Exercise description: Could you transcribe every line of the listing below word for word, leaving the pictures out of your copy?
Data for this exercise below:
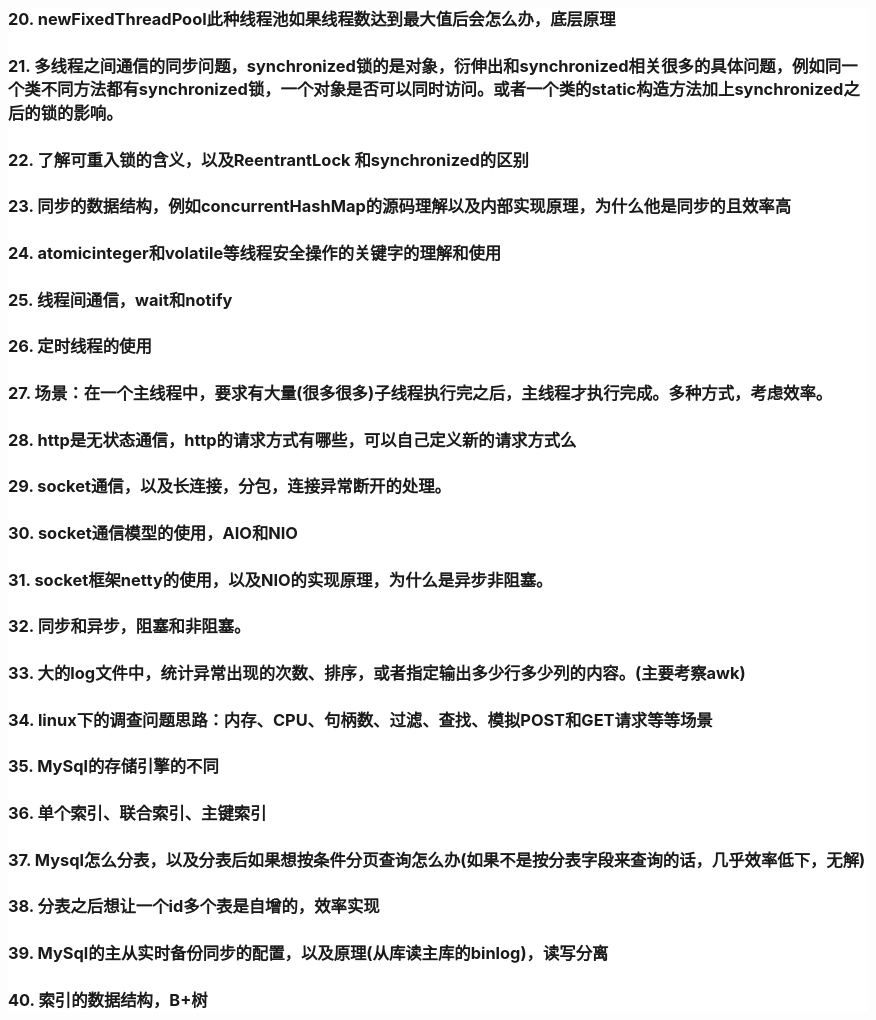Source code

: ### 20.  newFixedThreadPool此种线程池如果线程数达到最大值后会怎么办，底层原理 

### 21.  多线程之间通信的同步问题，synchronized锁的是对象，衍伸出和synchronized相关很多的具体问题，例如同一个类不同方法都有synchronized锁，一个对象是否可以同时访问。或者一个类的static构造方法加上synchronized之后的锁的影响。 

### 22.  了解可重入锁的含义，以及ReentrantLock 和synchronized的区别 

### 23.  同步的数据结构，例如concurrentHashMap的源码理解以及内部实现原理，为什么他是同步的且效率高 

### 24.  atomicinteger和volatile等线程安全操作的关键字的理解和使用 

### 25.  线程间通信，wait和notify 

### 26.  定时线程的使用 

### 27.  场景：在一个主线程中，要求有大量(很多很多)子线程执行完之后，主线程才执行完成。多种方式，考虑效率。 

### 28.  http是无状态通信，http的请求方式有哪些，可以自己定义新的请求方式么 

### 29.  socket通信，以及长连接，分包，连接异常断开的处理。 

### 30.  socket通信模型的使用，AIO和NIO 

### 31.  socket框架netty的使用，以及NIO的实现原理，为什么是异步非阻塞。 

### 32.  同步和异步，阻塞和非阻塞。 

### 33.  大的log文件中，统计异常出现的次数、排序，或者指定输出多少行多少列的内容。(主要考察awk) 

### 34.  linux下的调查问题思路：内存、CPU、句柄数、过滤、查找、模拟POST和GET请求等等场景 

### 35.  MySql的存储引擎的不同 

### 36.  单个索引、联合索引、主键索引 

### 37.  Mysql怎么分表，以及分表后如果想按条件分页查询怎么办(如果不是按分表字段来查询的话，几乎效率低下，无解) 

### 38.  分表之后想让一个id多个表是自增的，效率实现 

### 39.  MySql的主从实时备份同步的配置，以及原理(从库读主库的binlog)，读写分离 

### 40.  索引的数据结构，B+树 

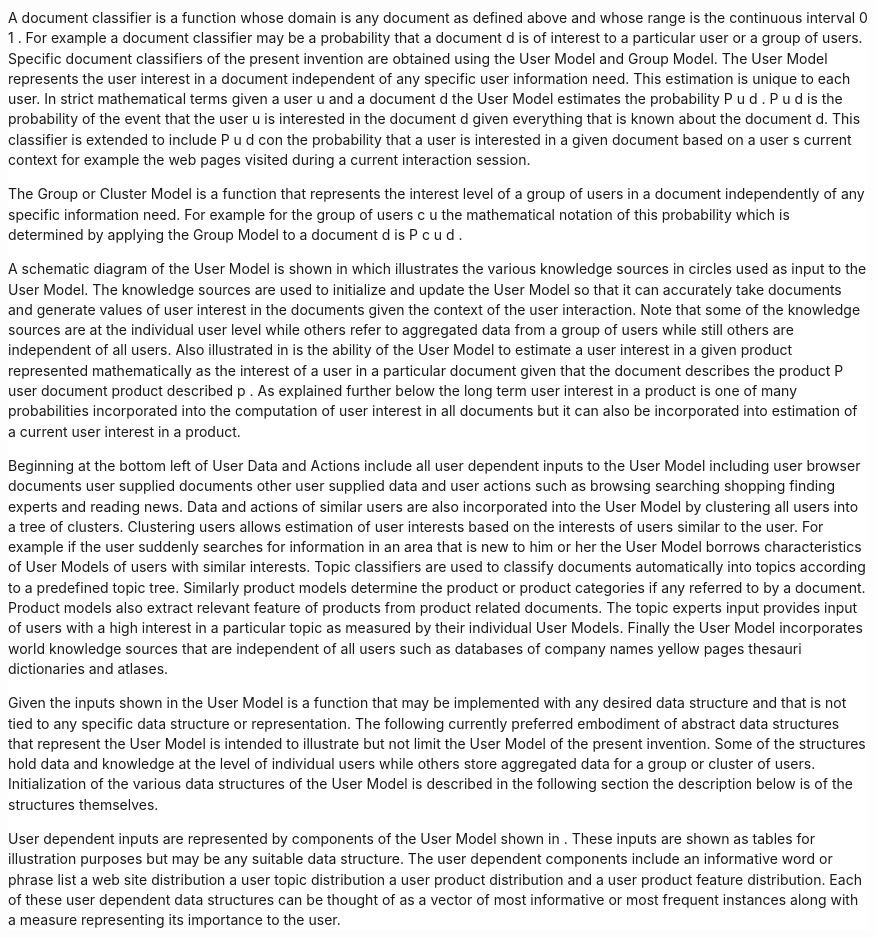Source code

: A document classifier is a function whose domain is any document as defined above and whose range is the continuous interval 0 1 . For example a document classifier may be a probability that a document d is of interest to a particular user or a group of users. Specific document classifiers of the present invention are obtained using the User Model and Group Model. The User Model represents the user interest in a document independent of any specific user information need. This estimation is unique to each user. In strict mathematical terms given a user u and a document d the User Model estimates the probability P u d . P u d is the probability of the event that the user u is interested in the document d given everything that is known about the document d. This classifier is extended to include P u d con the probability that a user is interested in a given document based on a user s current context for example the web pages visited during a current interaction session.

The Group or Cluster Model is a function that represents the interest level of a group of users in a document independently of any specific information need. For example for the group of users c u the mathematical notation of this probability which is determined by applying the Group Model to a document d is P c u d .

A schematic diagram of the User Model is shown in which illustrates the various knowledge sources in circles used as input to the User Model. The knowledge sources are used to initialize and update the User Model so that it can accurately take documents and generate values of user interest in the documents given the context of the user interaction. Note that some of the knowledge sources are at the individual user level while others refer to aggregated data from a group of users while still others are independent of all users. Also illustrated in is the ability of the User Model to estimate a user interest in a given product represented mathematically as the interest of a user in a particular document given that the document describes the product P user document product described p . As explained further below the long term user interest in a product is one of many probabilities incorporated into the computation of user interest in all documents but it can also be incorporated into estimation of a current user interest in a product.

Beginning at the bottom left of User Data and Actions include all user dependent inputs to the User Model including user browser documents user supplied documents other user supplied data and user actions such as browsing searching shopping finding experts and reading news. Data and actions of similar users are also incorporated into the User Model by clustering all users into a tree of clusters. Clustering users allows estimation of user interests based on the interests of users similar to the user. For example if the user suddenly searches for information in an area that is new to him or her the User Model borrows characteristics of User Models of users with similar interests. Topic classifiers are used to classify documents automatically into topics according to a predefined topic tree. Similarly product models determine the product or product categories if any referred to by a document. Product models also extract relevant feature of products from product related documents. The topic experts input provides input of users with a high interest in a particular topic as measured by their individual User Models. Finally the User Model incorporates world knowledge sources that are independent of all users such as databases of company names yellow pages thesauri dictionaries and atlases.

Given the inputs shown in the User Model is a function that may be implemented with any desired data structure and that is not tied to any specific data structure or representation. The following currently preferred embodiment of abstract data structures that represent the User Model is intended to illustrate but not limit the User Model of the present invention. Some of the structures hold data and knowledge at the level of individual users while others store aggregated data for a group or cluster of users. Initialization of the various data structures of the User Model is described in the following section the description below is of the structures themselves.

User dependent inputs are represented by components of the User Model shown in . These inputs are shown as tables for illustration purposes but may be any suitable data structure. The user dependent components include an informative word or phrase list a web site distribution a user topic distribution a user product distribution and a user product feature distribution. Each of these user dependent data structures can be thought of as a vector of most informative or most frequent instances along with a measure representing its importance to the user.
End of Data for this exercise.
Solution to this problem:
Source code

: ### 20.  newFixedThreadPool此种线程池如果线程数达到最大值后会怎么办，底层原理 

### 21.  多线程之间通信的同步问题，synchronized锁的是对象，衍伸出和synchronized相关很多的具体问题，例如同一个类不同方法都有synchronized锁，一个对象是否可以同时访问。或者一个类的static构造方法加上synchronized之后的锁的影响。 

### 22.  了解可重入锁的含义，以及ReentrantLock 和synchronized的区别 

### 23.  同步的数据结构，例如concurrentHashMap的源码理解以及内部实现原理，为什么他是同步的且效率高 

### 24.  atomicinteger和volatile等线程安全操作的关键字的理解和使用 

### 25.  线程间通信，wait和notify 

### 26.  定时线程的使用 

### 27.  场景：在一个主线程中，要求有大量(很多很多)子线程执行完之后，主线程才执行完成。多种方式，考虑效率。 

### 28.  http是无状态通信，http的请求方式有哪些，可以自己定义新的请求方式么 

### 29.  socket通信，以及长连接，分包，连接异常断开的处理。 

### 30.  socket通信模型的使用，AIO和NIO 

### 31.  socket框架netty的使用，以及NIO的实现原理，为什么是异步非阻塞。 

### 32.  同步和异步，阻塞和非阻塞。 

### 33.  大的log文件中，统计异常出现的次数、排序，或者指定输出多少行多少列的内容。(主要考察awk) 

### 34.  linux下的调查问题思路：内存、CPU、句柄数、过滤、查找、模拟POST和GET请求等等场景 

### 35.  MySql的存储引擎的不同 

### 36.  单个索引、联合索引、主键索引 

### 37.  Mysql怎么分表，以及分表后如果想按条件分页查询怎么办(如果不是按分表字段来查询的话，几乎效率低下，无解) 

### 38.  分表之后想让一个id多个表是自增的，效率实现 

### 39.  MySql的主从实时备份同步的配置，以及原理(从库读主库的binlog)，读写分离 

### 40.  索引的数据结构，B+树 

Source code

: A document classifier is a function whose domain is any document as defined above and whose range is the continuous interval 0 1 . For example a document classifier may be a probability that a document d is of interest to a particular user or a group of users. Specific document classifiers of the present invention are obtained using the User Model and Group Model. The User Model represents the user interest in a document independent of any specific user information need. This estimation is unique to each user. In strict mathematical terms given a user u and a document d the User Model estimates the probability P u d . P u d is the probability of the event that the user u is interested in the document d given everything that is known about the document d. This classifier is extended to include P u d con the probability that a user is interested in a given document based on a user s current context for example the web pages visited during a current interaction session.

The Group or Cluster Model is a function that represents the interest level of a group of users in a document independently of any specific information need. For example for the group of users c u the mathematical notation of this probability which is determined by applying the Group Model to a document d is P c u d .

A schematic diagram of the User Model is shown in which illustrates the various knowledge sources in circles used as input to the User Model. The knowledge sources are used to initialize and update the User Model so that it can accurately take documents and generate values of user interest in the documents given the context of the user interaction. Note that some of the knowledge sources are at the individual user level while others refer to aggregated data from a group of users while still others are independent of all users. Also illustrated in is the ability of the User Model to estimate a user interest in a given product represented mathematically as the interest of a user in a particular document given that the document describes the product P user document product described p . As explained further below the long term user interest in a product is one of many probabilities incorporated into the computation of user interest in all documents but it can also be incorporated into estimation of a current user interest in a product.

Beginning at the bottom left of User Data and Actions include all user dependent inputs to the User Model including user browser documents user supplied documents other user supplied data and user actions such as browsing searching shopping finding experts and reading news. Data and actions of similar users are also incorporated into the User Model by clustering all users into a tree of clusters. Clustering users allows estimation of user interests based on the interests of users similar to the user. For example if the user suddenly searches for information in an area that is new to him or her the User Model borrows characteristics of User Models of users with similar interests. Topic classifiers are used to classify documents automatically into topics according to a predefined topic tree. Similarly product models determine the product or product categories if any referred to by a document. Product models also extract relevant feature of products from product related documents. The topic experts input provides input of users with a high interest in a particular topic as measured by their individual User Models. Finally the User Model incorporates world knowledge sources that are independent of all users such as databases of company names yellow pages thesauri dictionaries and atlases.

Given the inputs shown in the User Model is a function that may be implemented with any desired data structure and that is not tied to any specific data structure or representation. The following currently preferred embodiment of abstract data structures that represent the User Model is intended to illustrate but not limit the User Model of the present invention. Some of the structures hold data and knowledge at the level of individual users while others store aggregated data for a group or cluster of users. Initialization of the various data structures of the User Model is described in the following section the description below is of the structures themselves.

User dependent inputs are represented by components of the User Model shown in . These inputs are shown as tables for illustration purposes but may be any suitable data structure. The user dependent components include an informative word or phrase list a web site distribution a user topic distribution a user product distribution and a user product feature distribution. Each of these user dependent data structures can be thought of as a vector of most informative or most frequent instances along with a measure representing its importance to the user.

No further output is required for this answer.